The third part of the collection, the shortest and most recent, consists of literary essays that plot-wise become a compilation of posthumous texts written by the narrator of the two previous collections (think of the common tendency to publish an author’s unpublished/unprinted/unknown texts after their death—especially in the case of cultural agents). In Radvilavičiūtė’s first collection, Suplanuotos akimirkos (Planned moments, 2004), the narrator is travelling and mingling, the main collisions and sketches of text emerging from encounters of various oppositions. In the second collection published in 2012, the narrator seems to have lived through her whole life and finally dies: the last essay is the now-dead narrator’s obituary, told by another narrator—one who appears to be living in the same body but is completely different, with contrasting views and experiences. The literary part of the third collection is made up purely of essays published in the cultural press and the essay “Tik balsas” (Voice only). This text is categorized as an obituary by the narrator, who is participating in an obituary evaluation contest and lists the traits of a good obit. Until the end it is not fully clear whose death this obituary should be lamenting, but eventually a distinction is made between interaction—vocal conversation and writing—leaving signs in virtual space. And precisely these signs become a self-obituary of all those writing them: every text, every post in a social network could be the last and might therefore define your entire life. At the same time, there is no voice in social space: nobody can verify your existence. Just like Radvilavičiūtė’s narrator, you can evaluate obituaries, reiterate previously expressed criteria for a well-written text (this is what the second author’s collection begins with), but it might not be fingers clacking across a keyboard but mere electric waves sent out by a restless spirit instead. We can’t see each other in virtual space anyway.

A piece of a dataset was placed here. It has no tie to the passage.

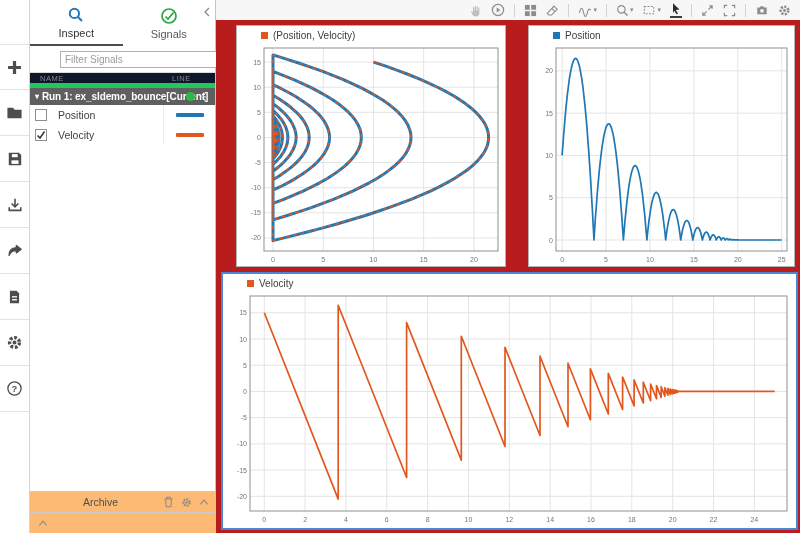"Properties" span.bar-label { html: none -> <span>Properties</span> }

The narrator’s death and afterlife—her epilogue—can be metaphorically regarded as the evanescence of an identity or its relevance. Life only based on texts is not or shouldn’t be a safe refuge from social reality anymore. We must come down from the ivory tower and “start to fight.” Who exactly is this fight against? The essays do not say, and there is no point for them to do so. Rather, it’s the attitude itself that is relevant here, while its impact can be felt in both academic disciplines (orientation to interdisciplinarity, sociability, and a broader understanding of politics, all those topics gravitating towards intellectual trends—even in the fairly isolated humanitarian sciences) and other arts, like photography. In regard to Radvilavičiūtė, it is important to note that the shift in her works is far from a “revolutionary” gesture: it is rather a defensive one, meant to strengthen her positions with values—a pillar upheld by solid cultural capital (recognition significant on both national and international scales). There is a transition from the exploring and creative phase to preservation and conservation, so that “order” can take over “chaos”—like the settling of pop culture and the expansion of the virtual world.

Foreign readers might find Radvilavičiūtė interesting as a perfect example of Post-Soviet cultural identity development. It seems like the immersion into texts, the patchwork references of eminent literature for every experience or thought of her own was necessary precisely for her to start using a personal voice—to form a clear, reasoned statement and stand for it. Lastly, Radvilavičiūtė’s essays prove that storytelling and discussing ideas are not two separate literary genres, as many would say. They are both methods of world cognition, determining each other’s possibility. If you’re capable of telling a story, you’ll be capable of reasoned argument, or perhaps your story will become your argument. And this is indeed a modern approach, suiting the twenty-first century—an age of PR, ads, and “little histories.”